I re-flashed JP 4.3 successfully, and booted this once, then retried the JP 4.4 based upload script with both P3310_A00_8GB_lpddr4_A02_l4t.cfg and tegra186-a02-bpmp-quill-p3310-1000-a00-00.dtb copied from JP 4.3. I reproduced the same state again on the serial port

[0187.534] I> Welcome to MB2(TBoot-BPMP) Recovery(version: 01.00.160913-t186-M-00.00-mobile-82dac681)
[0187.543] I> bit @ 0xd480000
[0187.546] I> Boot-device: eMMC
[0187.735] I> sdmmc DDR50 mode
[0187.740] I> sdmmc bdev is already initialized
[0187.744] I> pmic: reset reason (nverc)        : 0x80
[0187.751] I> Found 18 partitions in SDMMC_BOOT (instance 3)
[0187.758] I> Found 33 partitions in SDMMC_USER (instance 3)
[0187.767] I> Binary(16) of size 533504 is loaded @ 0xd7800000
[0187.776] I> Binary(17) of size 604720 is loaded @ 0xd796c5c0
[0188.006] I> Copy BTCM section
[0188.010] I> Binary(13) of size 220912 is loaded @ 0x96000000
[0188.018] I> Binary(20) of size 371424 is loaded @ 0x8520f400
[0188.025] I> Binary(14) of size 366000 is loaded @ 0x8530f600
[0188.033] I> TOS boot-params @ 0x85000000
[0188.037] I> TOS params prepared
[0188.040] I> Loading EKS ...
[0188.043] I> Binary(15) of size 1040 is loaded @ 0x8590f800
[0188.049] I> EKB detected (length: 0x400) @ 0x8590f800
[0188.054] I> Copied encrypted keys
[0188.057] I> boot profiler @ 0x275844000
[0188.061] I> boot profiler for TOS @ 0x275844000
[0188.066] I> Unhalting SCE
[0188.069] I> Primary Memory Start:80000000 Size:70000000
[0188.074] I> Extended Memory Start:f0110000 Size:1856f0000
[0188.081] I> MB2(TBoot-BPMP) Recovery done

NOTICE:  BL31: v1.3(release):41d46a9cf
NOTICE:  BL31: Built : 21:14:44, Jun 25 2020
ipc-unittest-main: 1519: Welcome to IPC unittest!!!

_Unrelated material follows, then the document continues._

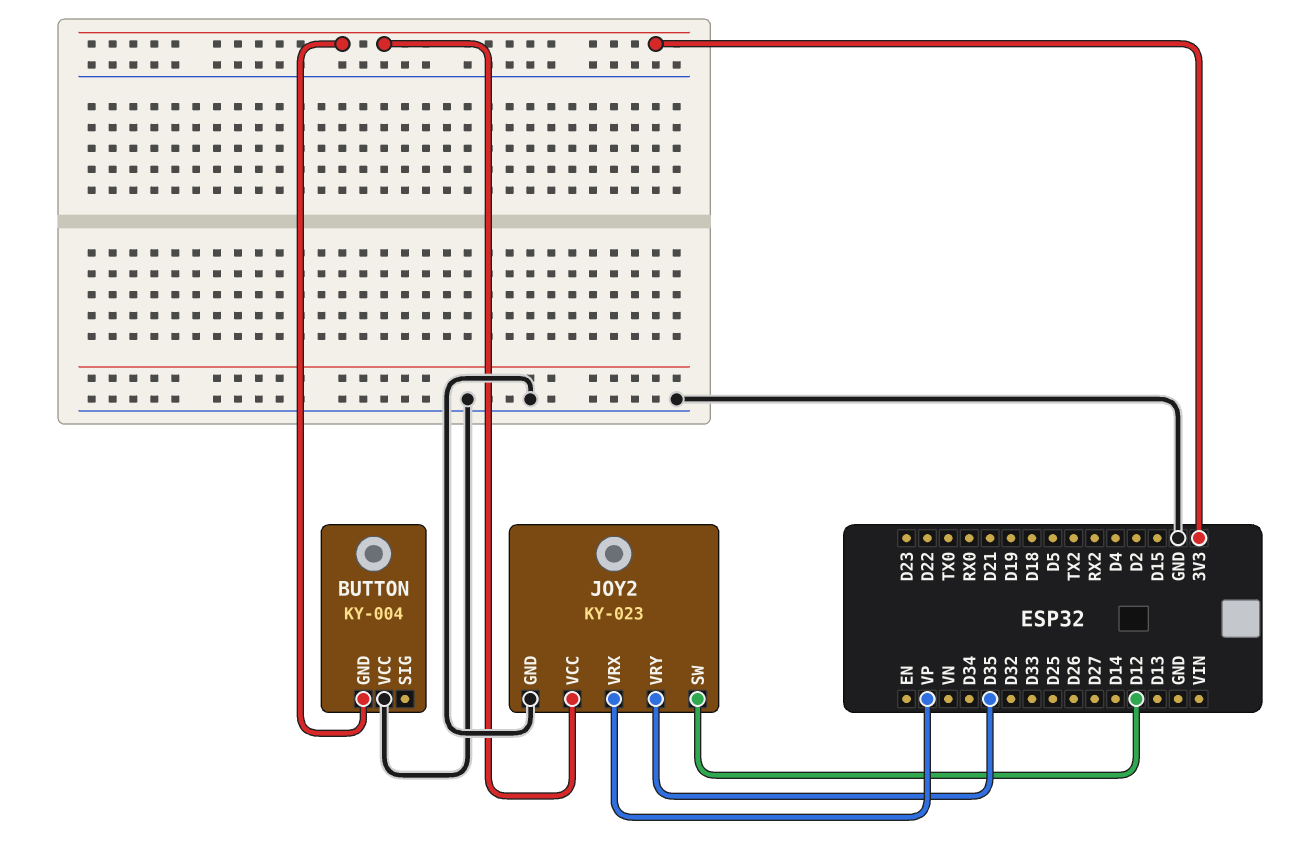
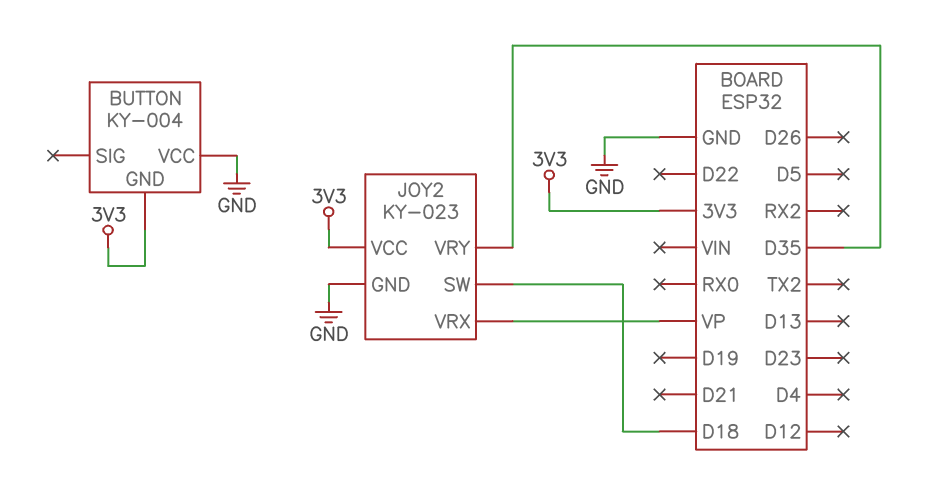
JOY2 pin SW: D12 -> D18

ipc-unittest-main: 1531: waiting forever
ipc-unittest-srv: 329: Init unittest services!!!
hwkey-agent: 40: hwkey-agent is running!!
hwkey-agent: 182: key_mgnt_processing .......

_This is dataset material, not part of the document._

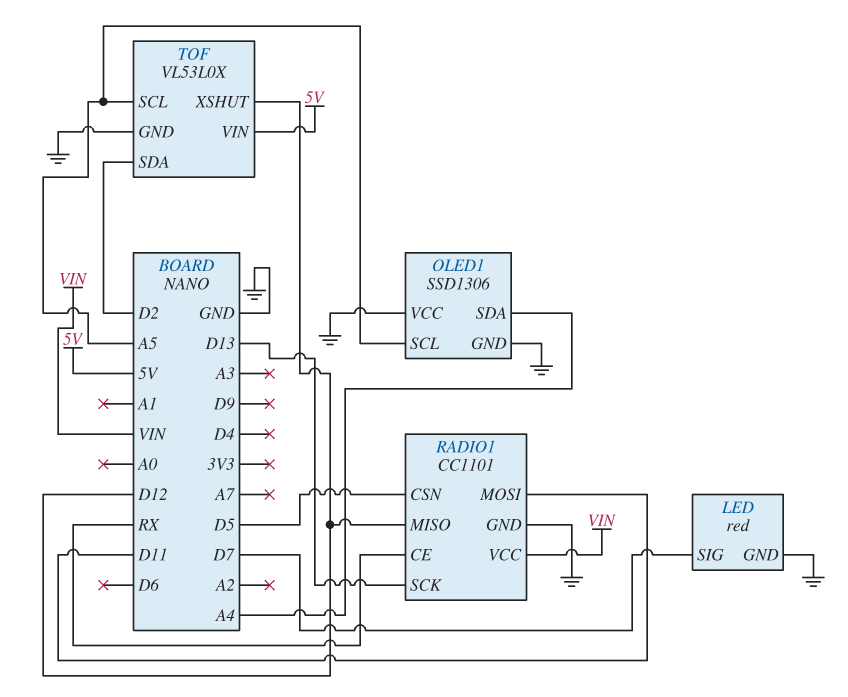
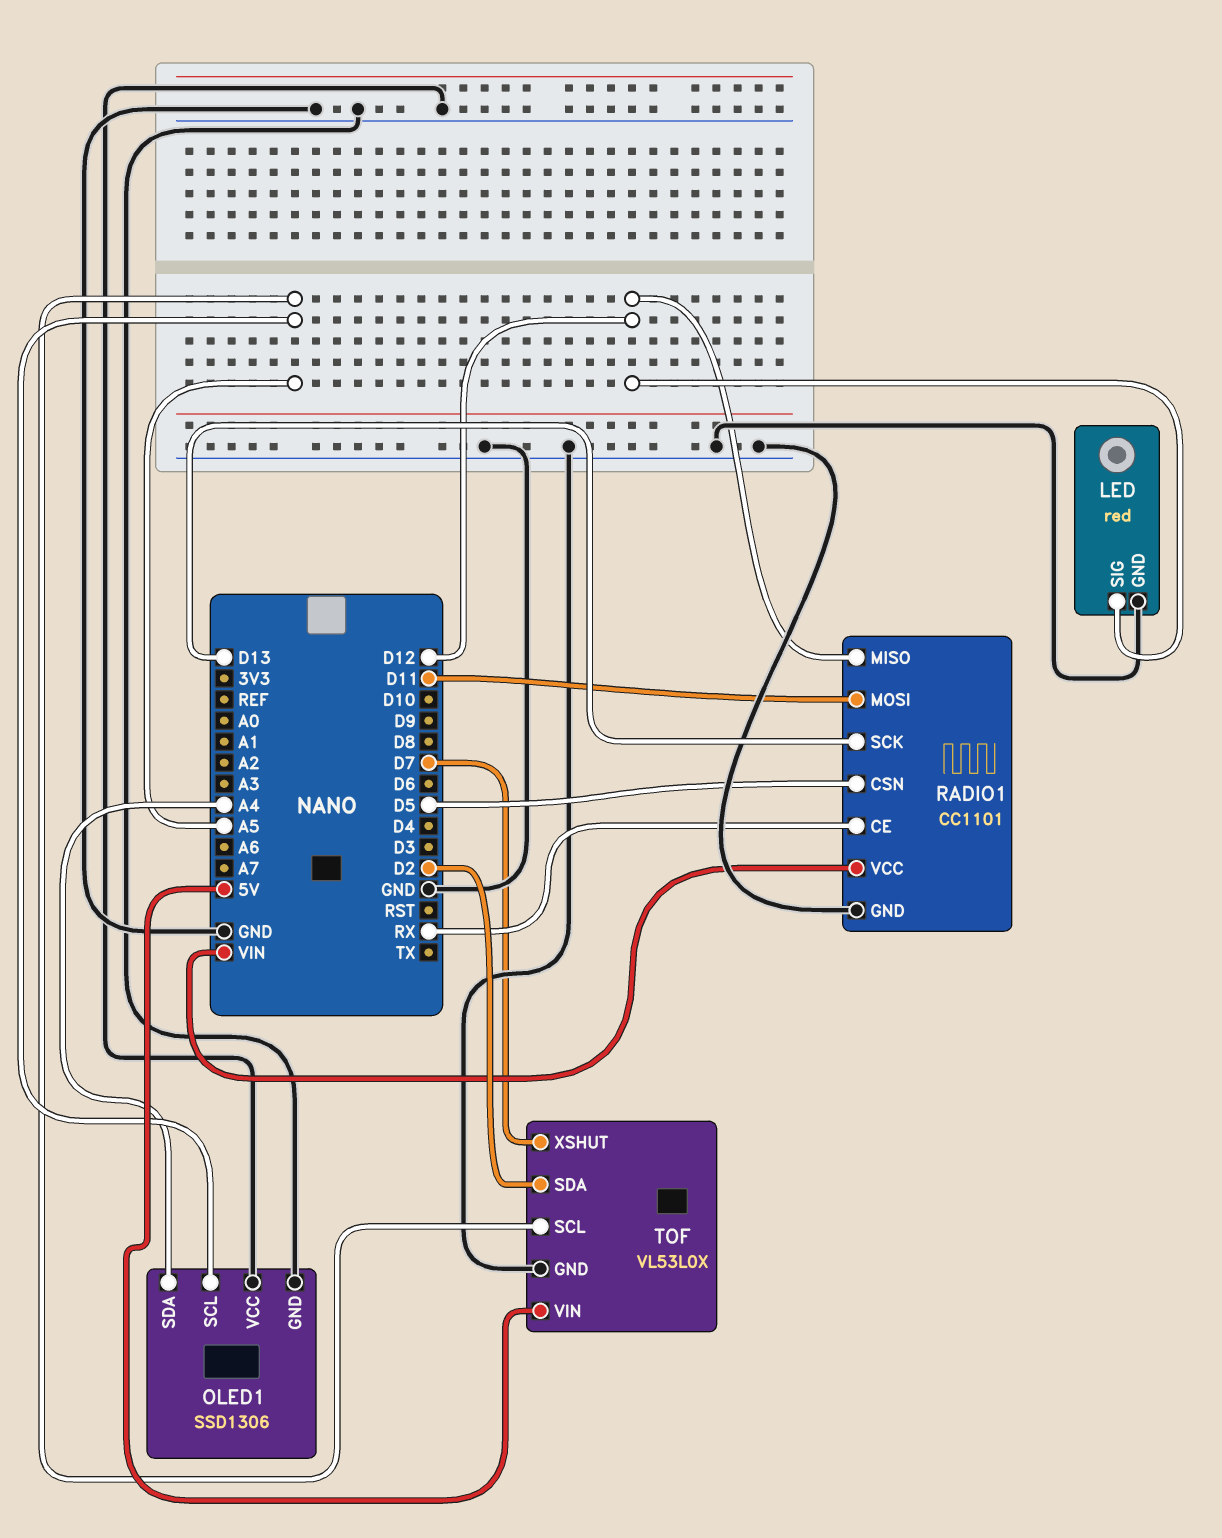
LED pin SIG: D7 -> D12
TOF pin XSHUT: D12 -> D7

hwkey-agent: 157: Init hweky-agent services!!
platform_bootstrap_epilog: trusty bootstrap complete

So I still don’t have a solution other than replacing the entire bootloader directory, and even that solution doesn’t work after I fail to program the JP 4.4 release after replacing a smaller subset of files, until I completely reprogram with JP 4.3.